# Just In For Justin



## tx smoker (Jul 1, 2022)

I think I found one of Justin's ( 

 yankee2bbq
 ) high school pics. Got dem tooths going early in life   







Robert


----------



## GonnaSmoke (Jul 1, 2022)

I see the resemblance for sure and the guy looks a little like him, too...


----------



## indaswamp (Jul 1, 2022)

I was fishing with a dentist freind of mine one day along a rock jetty with bait shrimp on a jighead bouncing it off the rocks looking for speckled trout. He caught a giant sheepshead fish...it would have won the CCA STAR tournament if he would have entered it. I guesstimate the fish to have weighed 10-12#. Anyways, he was having trouble getting the hook out and messed up a lot of teeth in the process. He was about to nudge it over the side of the boat with his foot when I said, "Doc, put that fish in the motor well and bring him back to the office! He needs dental work!!!!" LOL!!!!!!!!!!!!!!!!!!!!!!!!!!!!!!!!!!! He was pissed that he threw that fish back. Would have won a boat motor and trailer worth $20,000.


----------



## GonnaSmoke (Jul 1, 2022)

indaswamp said:


> I was fishing with a dentist freind of mine one day along a rock jetty with bait shrimp on a jighead bouncing it off the rocks looking for speckled trout. He caught a giant sheepshead fish...it would have won the CCA STAR tournament if he would have entered it. I guesstimate the fish to have weighed 10-12#. Anyways, he was having trouble getting the hook out and messed up a lot of teeth in the process.
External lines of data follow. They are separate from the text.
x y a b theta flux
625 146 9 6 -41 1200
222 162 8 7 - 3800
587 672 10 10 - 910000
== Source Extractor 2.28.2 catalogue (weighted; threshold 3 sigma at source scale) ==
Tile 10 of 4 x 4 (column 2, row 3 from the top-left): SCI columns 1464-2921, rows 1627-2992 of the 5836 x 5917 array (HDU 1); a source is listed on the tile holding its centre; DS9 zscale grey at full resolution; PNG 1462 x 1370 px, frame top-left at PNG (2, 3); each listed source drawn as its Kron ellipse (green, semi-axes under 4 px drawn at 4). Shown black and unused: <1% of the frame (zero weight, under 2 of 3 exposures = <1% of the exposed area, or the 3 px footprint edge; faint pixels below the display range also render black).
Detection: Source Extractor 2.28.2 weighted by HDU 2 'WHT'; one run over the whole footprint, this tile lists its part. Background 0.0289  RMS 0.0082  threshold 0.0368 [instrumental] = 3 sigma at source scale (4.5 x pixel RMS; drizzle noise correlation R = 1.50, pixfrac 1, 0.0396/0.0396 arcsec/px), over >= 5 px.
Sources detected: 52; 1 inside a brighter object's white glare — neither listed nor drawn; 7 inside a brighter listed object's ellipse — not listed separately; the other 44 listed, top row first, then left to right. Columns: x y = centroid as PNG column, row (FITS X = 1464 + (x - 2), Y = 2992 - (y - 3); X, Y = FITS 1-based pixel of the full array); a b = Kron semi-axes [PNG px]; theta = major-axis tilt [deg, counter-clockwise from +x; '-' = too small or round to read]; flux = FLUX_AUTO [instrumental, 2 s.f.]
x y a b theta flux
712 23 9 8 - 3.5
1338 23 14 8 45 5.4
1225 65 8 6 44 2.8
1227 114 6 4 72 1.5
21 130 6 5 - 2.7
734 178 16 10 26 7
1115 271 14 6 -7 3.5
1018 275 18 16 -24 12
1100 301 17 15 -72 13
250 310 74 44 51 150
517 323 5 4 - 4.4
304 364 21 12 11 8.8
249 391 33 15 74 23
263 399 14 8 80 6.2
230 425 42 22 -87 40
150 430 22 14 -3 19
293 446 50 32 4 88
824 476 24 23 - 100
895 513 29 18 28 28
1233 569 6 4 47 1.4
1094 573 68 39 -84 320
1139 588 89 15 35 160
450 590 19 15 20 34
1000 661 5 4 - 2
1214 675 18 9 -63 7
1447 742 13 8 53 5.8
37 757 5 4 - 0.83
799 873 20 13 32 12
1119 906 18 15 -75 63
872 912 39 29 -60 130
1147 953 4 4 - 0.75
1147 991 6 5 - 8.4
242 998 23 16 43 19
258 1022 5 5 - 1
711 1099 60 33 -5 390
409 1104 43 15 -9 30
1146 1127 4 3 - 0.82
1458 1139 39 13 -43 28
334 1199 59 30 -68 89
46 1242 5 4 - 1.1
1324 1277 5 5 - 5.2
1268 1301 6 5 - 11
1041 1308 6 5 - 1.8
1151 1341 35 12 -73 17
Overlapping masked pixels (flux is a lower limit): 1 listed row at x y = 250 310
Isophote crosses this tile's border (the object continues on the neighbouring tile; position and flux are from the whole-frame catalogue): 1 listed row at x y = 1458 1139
He was about to nudge it over the side of the boat with his foot when I said, "Doc, put that fish in the motor well and bring him back to the office! He needs dental work!!!!" LOL!!!!!!!!!!!!!!!!!!!!!!!!!!!!!!!!!!! He was pissed that he threw that fish back. Would have won a boat motor and trailer worth $20,000.


Sheepshead are excellent to eat, too...


----------



## yankee2bbq (Jul 1, 2022)

tx smoker said:


> I think I found one of Justin's (
> 
> yankee2bbq
> ) high school pics. Got dem tooths going early in life
> ...


----------



## Brokenhandle (Jul 1, 2022)

I love it!

Ryan


----------



## gmc2003 (Jul 2, 2022)

Ok, I'll ask the question everyone is wanting to ask. Is that Justin on the left or right?
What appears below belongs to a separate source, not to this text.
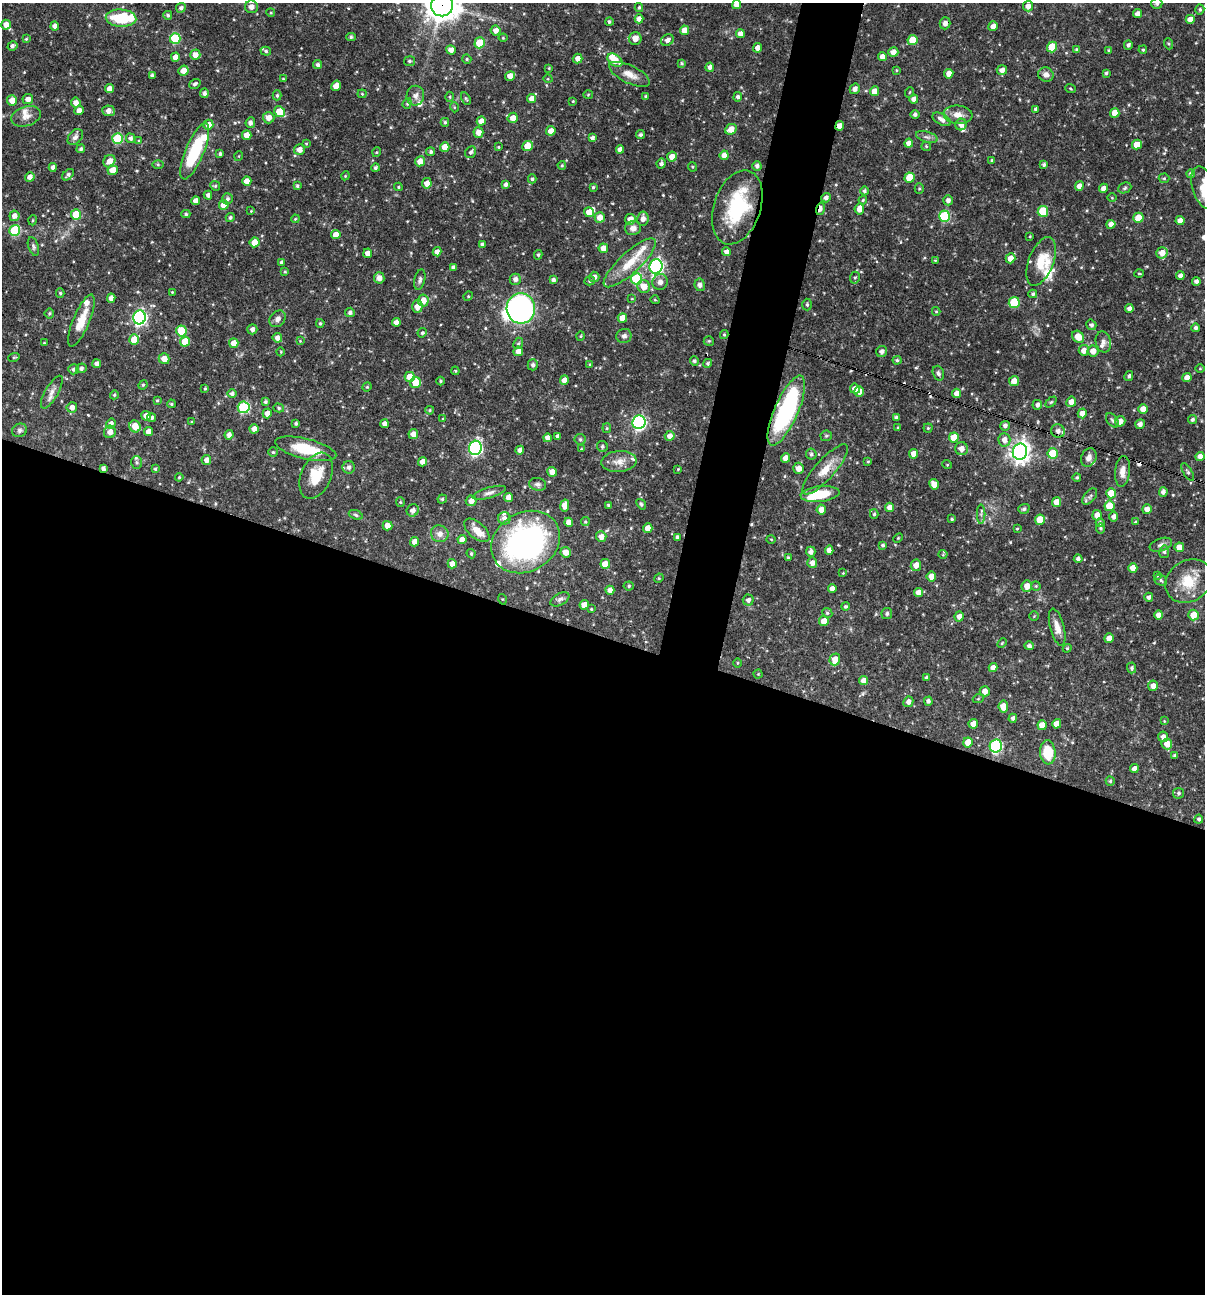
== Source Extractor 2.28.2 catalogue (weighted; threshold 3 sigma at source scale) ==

He'd be picking and a grinning 

Chris


----------



## tx smoker (Jul 2, 2022)

gmc2003 said:


> Ok, I'll ask the question everyone is wanting to ask. Is that Justin on the left or right?


Depends on whether you're standing in front of them or behind them   Good question though....

Robert


----------



## yankee2bbq (Jul 2, 2022)

Robert and Chris, 
That is actually a picture of my sister. 
And I don’t know who the person on the right is. But, he sure does have a purdy smile


----------



## robrpb (Jul 2, 2022)

Very Funny.

Rob


----------



## gmc2003 (Jul 2, 2022)

yankee2bbq said:


> Robert and Chris,
> That is actually a picture of my sister.
> And I don’t know who the person on the right is. But, he sure does have a purdy smile
> View attachment 636247


 Banjos for you ole buddy.

Chris


----------